EXCERPT section start
A new walk-in urgent care clinic in the Kingston Emporium hopes to compliment the University of Rhode Island’s existing Health Services by offering students additional access and choice in their on-campus health care.

Family Doctor Plus, which opened last month, plans to have extended hours to help decrease the load of URI’s Health Services, according to owner Will Welter. “Our goal is to have a cohesive partnership to augment the health care facilities at the university,” Welter said.

Although hours are not yet concrete, Welter says the clinic plans to stay open until 10:00 p.m., later than Health Services’ 8:00 p.m., and be open on weekends, although he says they will begin by being open five days per week. They will also be open year round.

Although they stress that they do not see the clinics opening as competition, Health Services staff are worried students do not realize what is already offered – and paid for – in the Potter Building.
EXCERPT section end
DATA UNDER STUDY section start
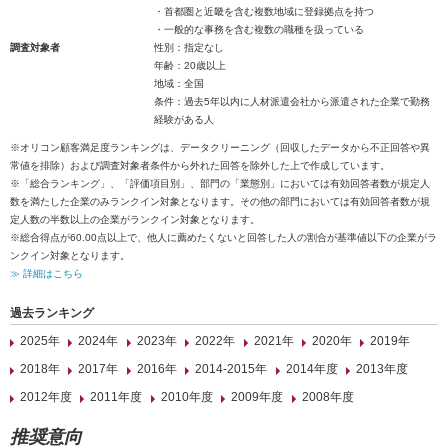
・首都圏と近畿を含む複数地域に登録拠点を持つ
・一般的な事務を含む複数の職種を扱っている
調査対象者
性別：指定なし
年齢：20歳以上
地域：全国
条件：過去5年以内に人材派遣会社から派遣された企業で勤務
経験がある人
※オリコン顧客満足度ランキングは、データクリーニング（回収したデータから不正回答や異
常値を排除）および調査対象者条件から外れた回答を除外した上で作成しています。
※「総合ランキング」、「評価項目別」、部門の「業態別」においては有効回答者数が規定人
数を満たした企業のみランクイン対象となります。その他の部門においては有効回答者数が規
定人数の半数以上の企業がランクイン対象となります。
※総合得点が60.00点以上で、他人に薦めたくないと回答した人の割合が基準値以下の企業がラ
ンクイン対象となります。
≫ 詳細はこちら
過去ランキング
2025年
2024年
2023年
2022年
2021年
2020年
2019年
2018年
2017年
2016年
2014-2015年
2014年度
2013年度
2012年度
2011年度
2010年度
2009年度
2008年度
推奨意向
DATA UNDER STUDY section end
REQUIRED TASKS -
• 1. In the clinic article, until what time does the new clinic plan to stay open?
• 2. Reproduce the clinic article word for word, beginning at the words "Family Doctor Plus, which" and stopping after "open year round.".
• 3. List every place, building, or organization that the clinic article mentions by name.

PROBLEM SOLUTIONS -
• 1. 10:00 p.m.

• 2.
Family Doctor Plus, which opened last month, plans to have extended hours to help decrease the load of URI’s Health Services, according to owner Will Welter. “Our goal is to have a cohesive partnership to augment the health care facilities at the university,” Welter said.

Although hours are not yet concrete, Welter says the clinic plans to stay open until 10:00 p.m., later than Health Services’ 8:00 p.m., and be open on weekends, although he says they will begin by being open five days per week. They will also be open year round.

• 3.
- Kingston Emporium
- University of Rhode Island (URI)
- Health Services
- Family Doctor Plus
- Potter Building